There is a distinct danger to every position having its own job description or using the terms job management and position management interchangeably.
Doing so may open the door to employees amplifying their job responsibilities in an effort to enhance their position and rationalize a pay increase. Conflating job management and position management alters a job description’s intended purpose from describing what is necessary to succeed in the role throughout an organization to what an individual does in that position.
Fair performance evaluations and pay for performance would be difficult to maintain because you can only compare that employee’s performance to themselves instead of how well they perform the job responsibilities laid out in the job description. It is also harder to qualify internal candidates who would transition well to another job, resulting in the loss of good employees or jobs remaining vacant longer than necessary.

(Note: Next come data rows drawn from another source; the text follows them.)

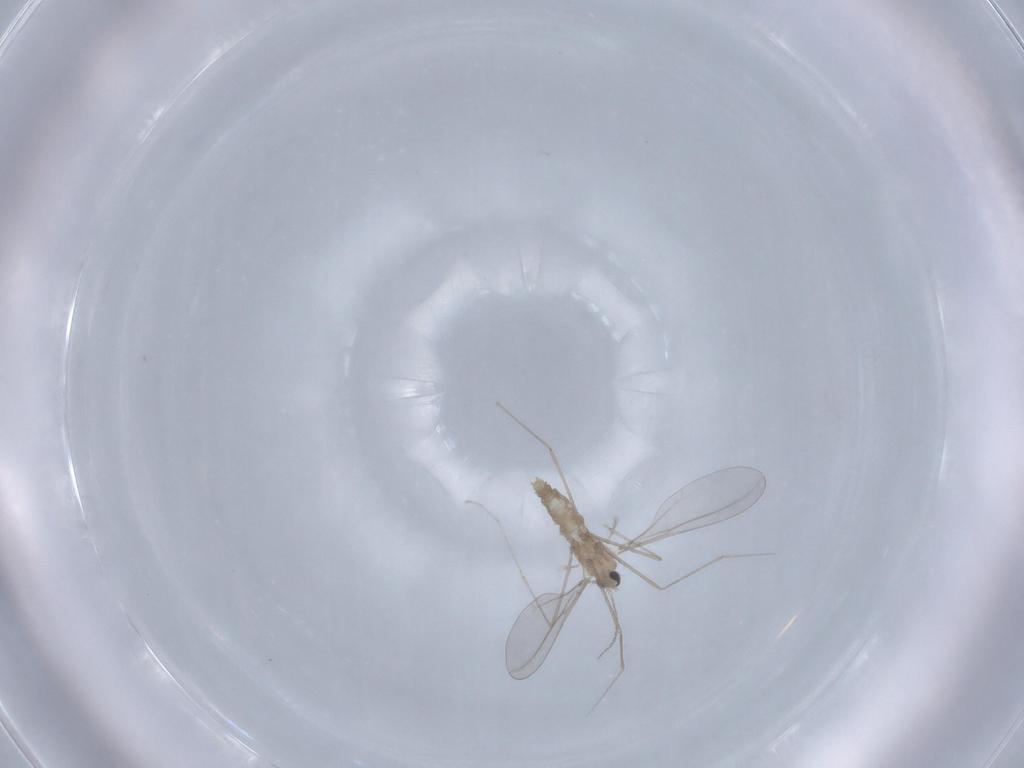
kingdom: Animalia
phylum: Arthropoda
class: Insecta
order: Diptera
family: Cecidomyiidae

Many times, people think that their HRMS is sufficient to manage their job Information, however, in reality, no HR system supports the granularity of information needed to support the details required to truly manage Jobs and Positions.

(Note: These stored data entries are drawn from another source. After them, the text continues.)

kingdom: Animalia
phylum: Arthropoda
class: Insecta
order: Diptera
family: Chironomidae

Job profiles, in Workday equate to Job Descriptions and maintain the same high-level approach described above under Job Management. If you use positions in Workday, they perform the same function described above under position management, containers for employees under a Job profile.
Job Description Management is much more than a summary of the job or the read-only view of a job description; it’s also the process of keeping the job descriptions accurate and up to date.
Job Description Management allows you to create the job description and also share it with subject-matter experts who can assess the description and add trackable feedback. Those jobs are then easy to access, edit, and transfer through appropriate interfaces to the company’s other HR systems—compensation systems, performance systems, HRMS, Applicant Tracking System (ATS), and others—centralizing and democratizing the information from a single source of truth.
JDXpert is a holistic job description management system that integrates with Workday and most HR management platforms, reducing the chances of disparate systems using inaccurate job data to perform and manage important HR initiatives.
Adding JDXpert job description management to Workday makes managing jobs and positions both simple and highly flexible. Manage your job descriptions in JDXpert, and they sync instantly and seamlessly with your Workday job profiles to reflect accurate, up-to-date job data. If you use position management in Workday, you can use JDXpert to manage the relationship between Job Profiles and positions and automatically cascade appropriate Job data from Jobs to positions and maintain this structure in a highly comprehensive and structured manner.
JDXpert also interfaces with your applicant tracking system and to ensure that the recruiting process leverages the most accurate and up-to-date information available about the role. This provides a solid foundation for hiring well, optimizing pay, and getting the most out of Workday.